» PROMPT A
Update the rows from the line containing "Is this an area" through the end of the rows, both ends included, by replacing "filled region" with "shaded region" and leaving everything else unchanged. Return only those lines.

» GIVEN PASSAGE

The year 2012 was a noteworthy one for the MPA world, both for things that happened (like Australia’s designation of an enormous new national MPA system) or, in some cases, did not (like Antarctic managers’ failure to designate a Southern Ocean MPA system by year-end, as planned). In 2012 the World Commission on Protected Areas released new, more restrictive guidelines for what should be considered an MPA – reopening a central discussion with implications for whether and how the field can meet global protection targets. And the year featured some quirky occurrences, too, like when the UK realized its Chagos MPA was actually 100,000 km2 larger than it had previously thought.

As we turn to 2013, MPA News is introducing a new annual feature: collecting MPA-related New Year’s resolutions from practitioners in the field. Typically, New Year’s resolutions pertain to the people making them – a commitment they make to meet a goal or reform a habit in the coming year. In our case, however, we invited contributors to apply resolutions to any person or group they wished in the MPA world: themselves, managers, a particular elected official, scientists, fishing groups, anyone! In essence we asked,

What action would you like to see this year in the MPA world, and who should take that action?

The resolutions we received are below. Do you have your own MPA resolution in mind for 2013? Please feel free to share it at the bottom of this article!

» PROMPT B
According to the passage on the MPA world in 2012, what did the UK realize about its Chagos MPA?

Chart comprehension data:

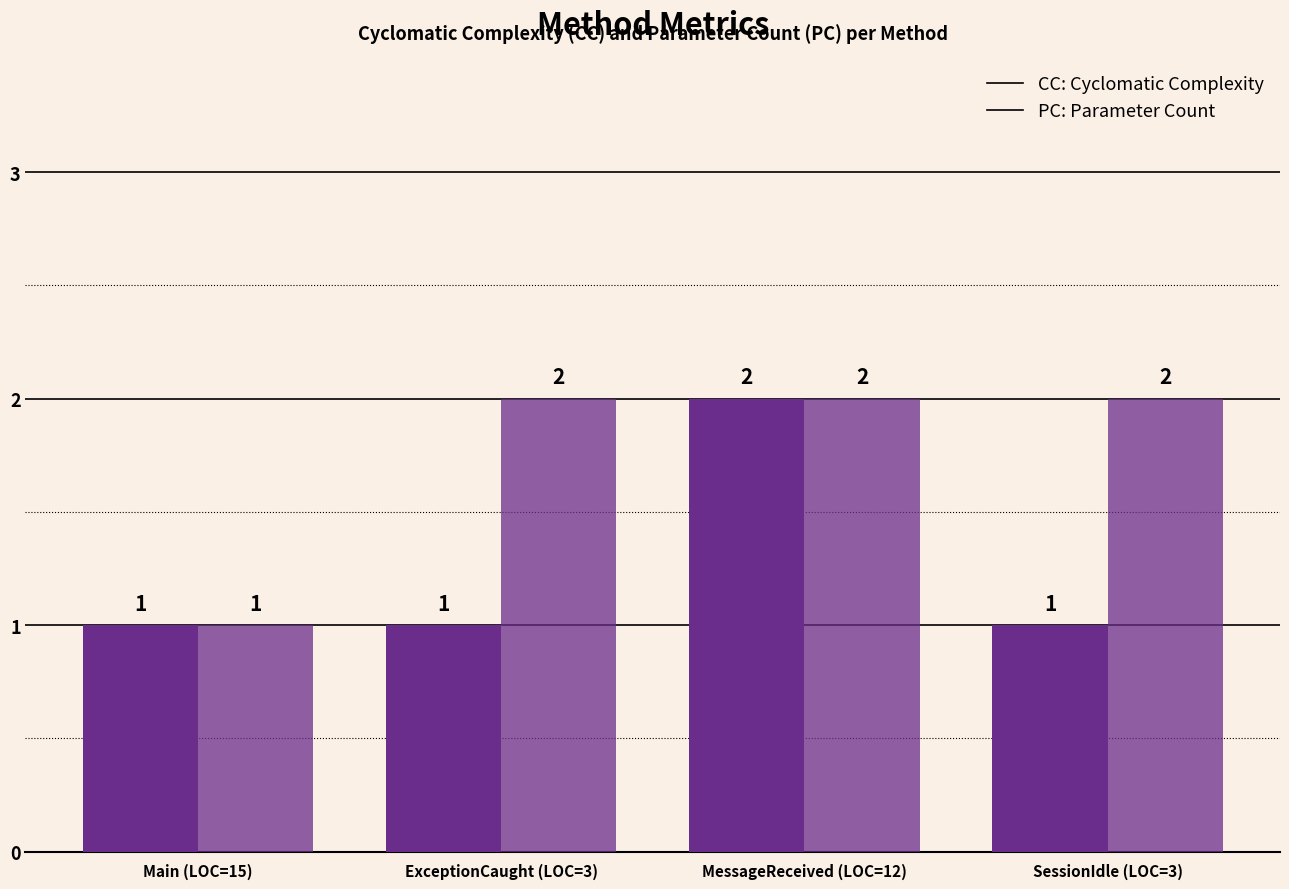

How many bars are there in total?

8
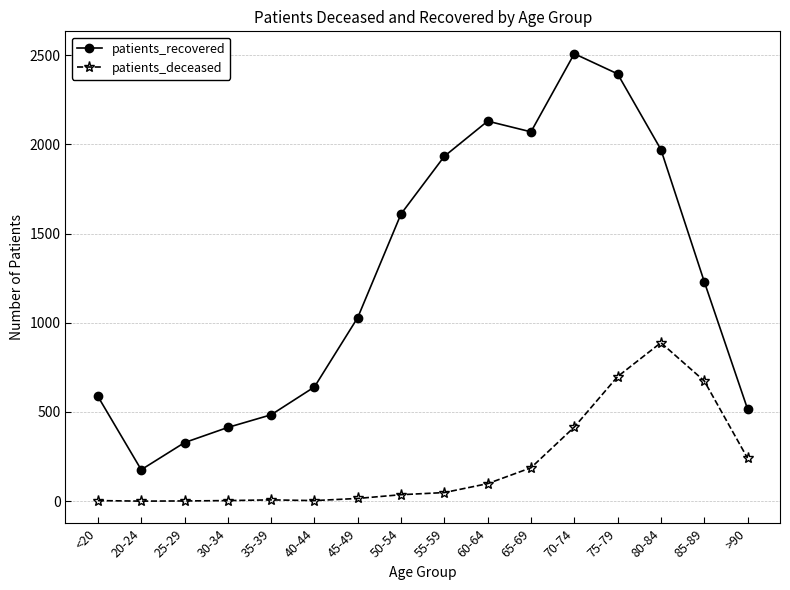

What is the total value across all series at 45-49?

1044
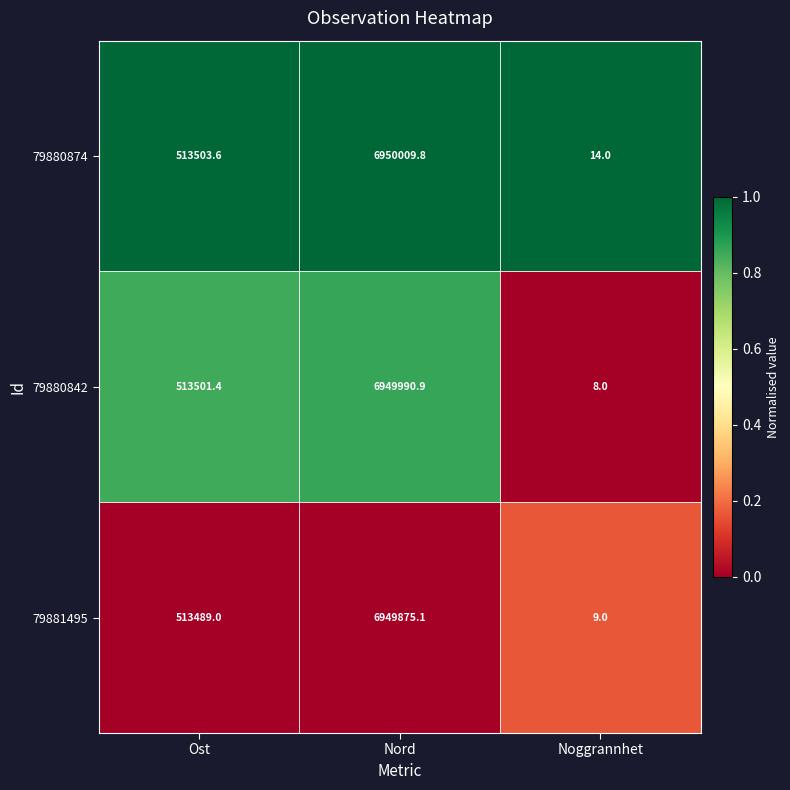

At which label is 79880874 closest to 3475011?

Ost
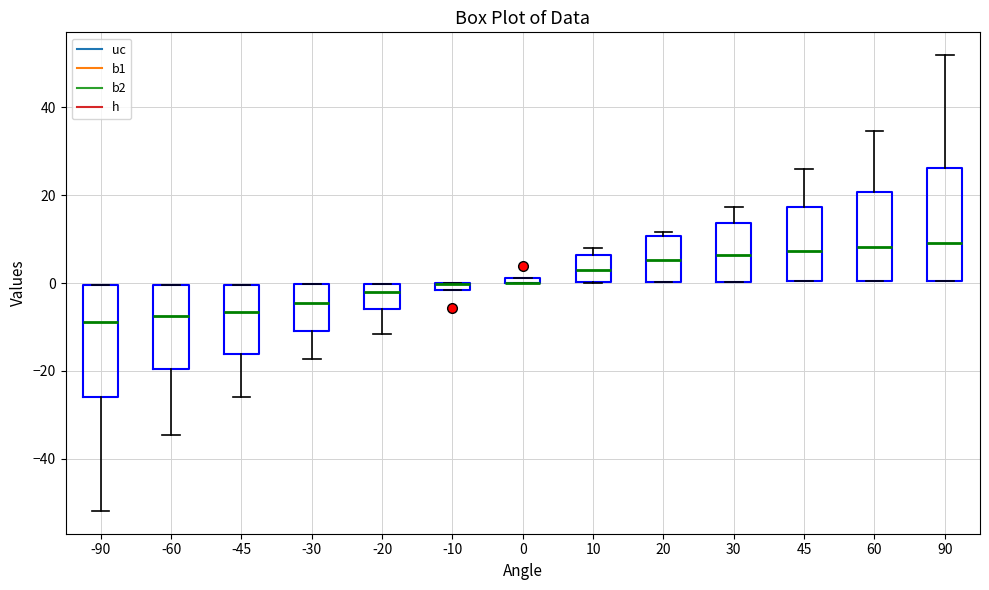

Where is the lower edge of the box at x = -20 on the y-axis? The values are not printed on the chart, so give them approximately, as read against the axis.

-6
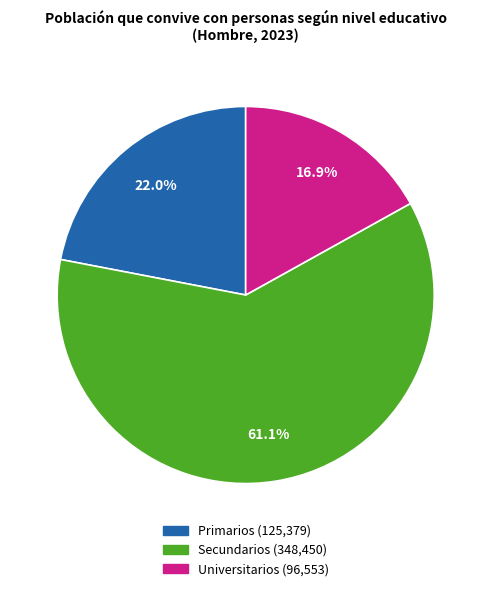

What is the ratio of the value at Universitarios to the value at Secundarios?

0.3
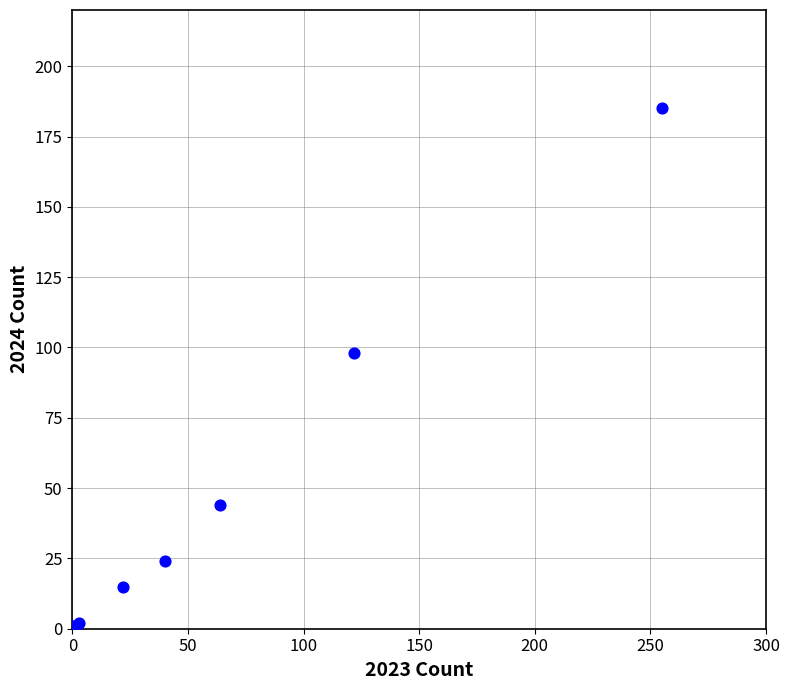

What Y value in the scatter plot is closest to 93?

98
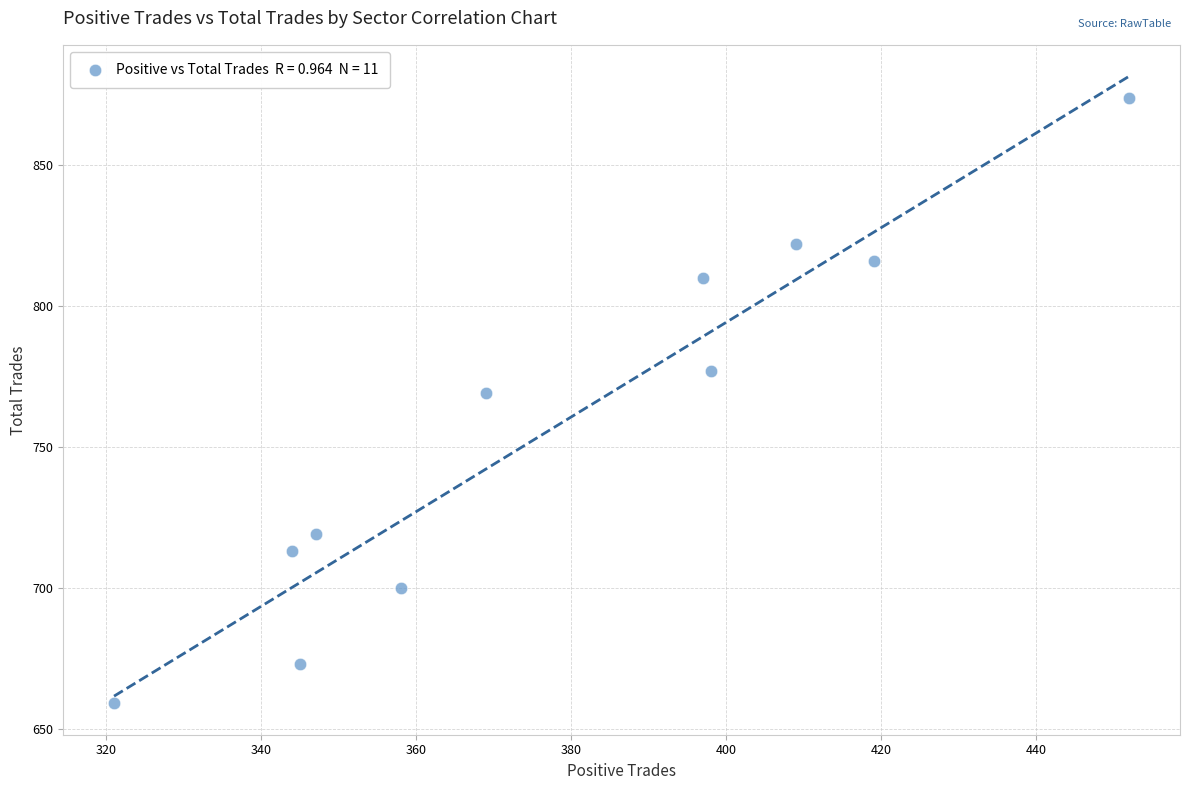

What Y value in the scatter plot is closest to 766?

769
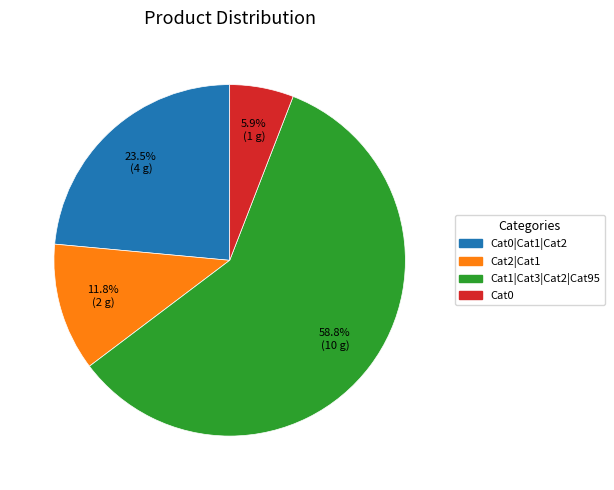

Combined, what portion of the pie is Cat2|Cat1 and Cat1|Cat3|Cat2|Cat95?

70.6%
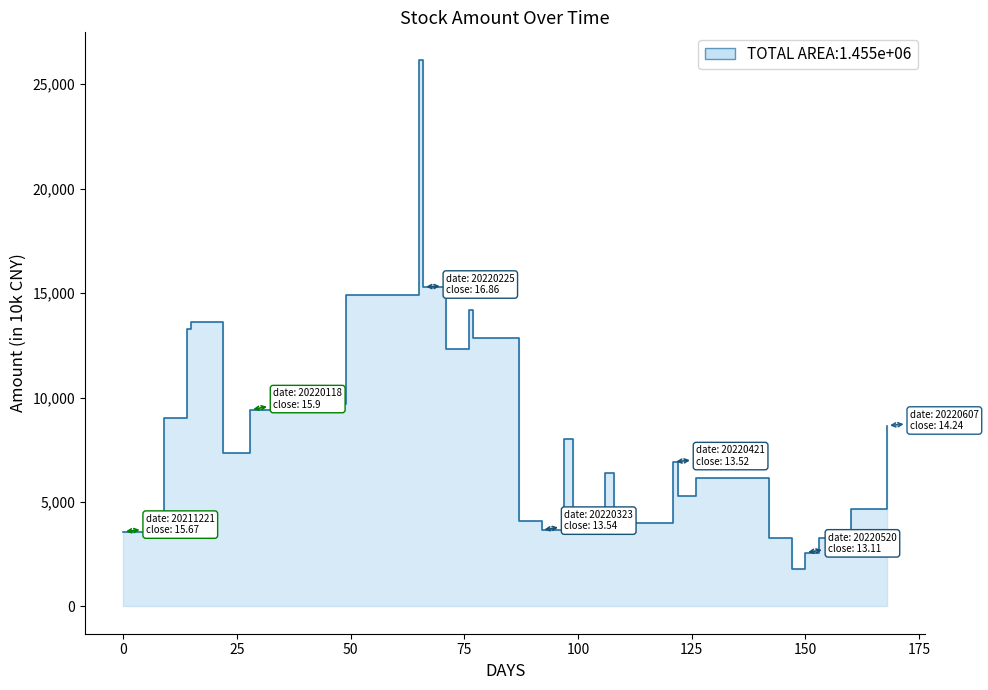

What is the minimum value shown in the chart?

1813.5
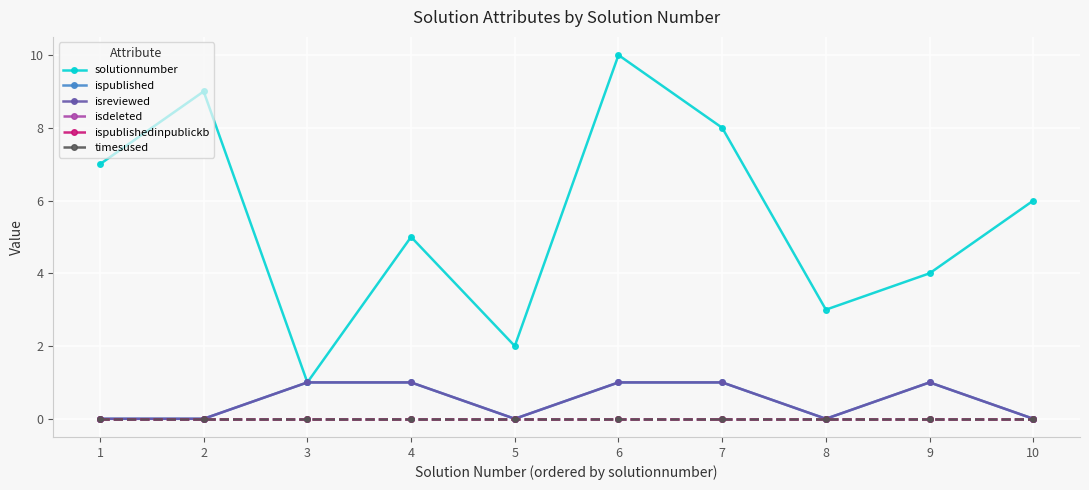

Is this an area chart (filled region under the line)?

No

» EXERCISE RESPONSE A
Is this an area chart (shaded region under the line)?

No

» EXERCISE RESPONSE B
The UK realized its Chagos MPA was actually 100,000 km2 larger than it had previously thought.